Count the lines below containing "elbow". Number only.

*** SOURCE MATERIAL Section Begins ***

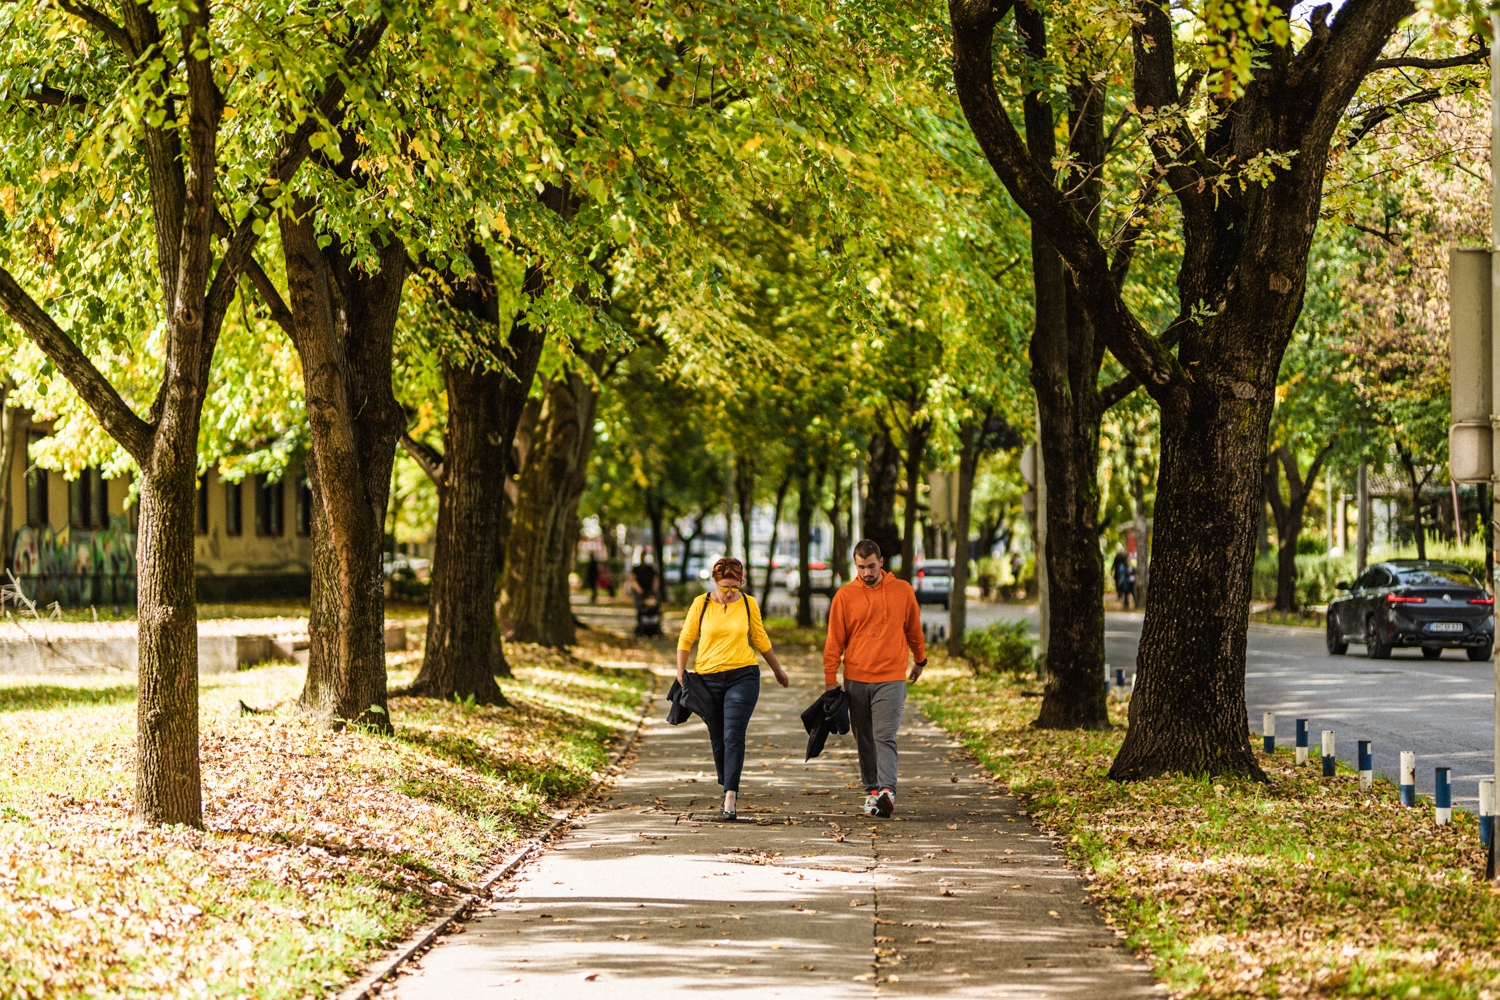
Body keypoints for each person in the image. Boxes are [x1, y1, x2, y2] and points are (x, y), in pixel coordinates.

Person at [677, 556, 789, 821]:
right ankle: (727, 779)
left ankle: (730, 795)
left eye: (733, 588)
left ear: (742, 581)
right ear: (714, 582)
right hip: (708, 679)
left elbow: (759, 637)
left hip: (743, 676)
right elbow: (686, 638)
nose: (728, 593)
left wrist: (777, 669)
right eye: (723, 587)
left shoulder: (749, 604)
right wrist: (680, 671)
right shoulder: (701, 604)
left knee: (733, 734)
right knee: (717, 735)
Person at [822, 539, 925, 818]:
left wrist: (920, 659)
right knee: (864, 737)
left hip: (891, 678)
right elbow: (834, 642)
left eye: (870, 566)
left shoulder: (902, 590)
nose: (866, 572)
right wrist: (831, 678)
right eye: (860, 567)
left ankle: (887, 791)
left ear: (881, 562)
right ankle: (872, 792)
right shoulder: (844, 597)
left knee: (884, 735)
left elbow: (914, 629)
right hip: (856, 678)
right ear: (855, 565)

*** SOURCE MATERIAL Section Ends ***

▶ **COMPLETED TASK**
4